Tuesday, 28 September 2021 10:42 GMT

Venugopal Dhoot moves NCLAT against NCLT nod to Twinstar's bid for Videocon


(MENAFN- IANS)

Mumbai, Aug 1 (IANS) Videocon Group's former promoter, Venugopal Dhoot, has moved the National Company Law Appellate Tribunal (NCLAT) against the NCLT's approval to the bid of Twinstar Technologies for Videocon Industries Ltd.

Along with the plea to set aside the resolution plan of Vedanta Group firm Twinstar, Dhoot has also urged the appellate tribunal to direct the Committee of Creditors (CoC) to consider his resolution plan, that entails "zero haircut", under Section 12A of the Insolvency and Bankruptcy Code.

In his petition, Dhoot said: "NCLT Mumbai, by order dated 15/12/20, held that foreign oil and gas assets of Videocon Group held through its foreign subsidiaries, are in fact purchased by Videocon Industries Ltd (VIL) and are to be treated as assets of VIL. The liquidation value of these oil assets is not less than Rs 15,000 crore."
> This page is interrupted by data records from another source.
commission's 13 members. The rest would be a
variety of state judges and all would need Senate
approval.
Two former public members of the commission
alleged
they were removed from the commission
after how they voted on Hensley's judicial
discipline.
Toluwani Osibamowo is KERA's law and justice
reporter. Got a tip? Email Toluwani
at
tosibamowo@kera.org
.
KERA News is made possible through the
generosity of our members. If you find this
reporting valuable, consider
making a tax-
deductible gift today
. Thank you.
"As such, RP/COC has no authority to sell oil assets and consumer durables, separately. If RP (resolution professional) has sold oil and consumer durables together, RP would have got minimum Rs 25,000 crore against loan of Rs 49,000 crore (Rs 29,000 crore of VIL consumer durables and Rs 20,000 crore of oil assets). Thus, recovery would have been around 50 per cent and not 5 per cent as seen today," he said.
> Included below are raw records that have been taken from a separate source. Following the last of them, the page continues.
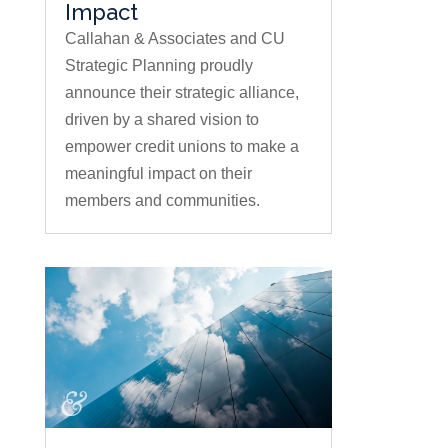
Impact
Callahan & Associates and CU
Strategic Planning proudly
announce their strategic alliance,
driven by a shared vision to
empower credit unions to make a
meaningful impact on their
members and communities.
According to him, the RP should have mentioned these facts in information memorandum (tender form) to all the bidders, but he failed to do so, which is violation of the IBC.

This restructure proposal was approved by the CoC in October 2017.

Videocon has now requested, in its appeal, that this resolution plan to be cancelled and fresh resolution plan to be considered with oil and consumer durable assets.

Dhoot, in his proposal submitted to the banks, has offered to pay the whole loan of Rs 30,000 crore to the bank and take back the company.

According to Dhoot, the resolution professional has been responsible for diminishing the value of Videocon Group by closing it down and not running the factory.

Prior to being admitted into insolvency, Videocon Group, in accordance with the corrective action plan, decided to sell assets and ensure that the entire consideration is directly deposited with the consortium of lenders for repaying the debt facilities without bringing in the technical aspects, with a larger interest and intention to repay entire possible amount, he said.

Further, Videocon Group was ready and willing to sell all its remaining assets including the assets of the promoters to service the debts through the agencies appointed by the consortium of the lenders, he said in the petition.

The petition added that the appellant has always worked in the interest of stakeholders and is still willing to resolve the debt and provide better returns to the stakeholders.

"It is submitted that a similar proposal was submitted by Appellant in the CIRP of Corporate Debtor under Section 12A of the Code, however, the CoC, being unbending and irrational, has rejected the proposal of appellant to the tune of Rs 31,789 crore, and has accepted the Resolution Plan of Twin Star which provides payment of only Rs 2,962 crore," he said.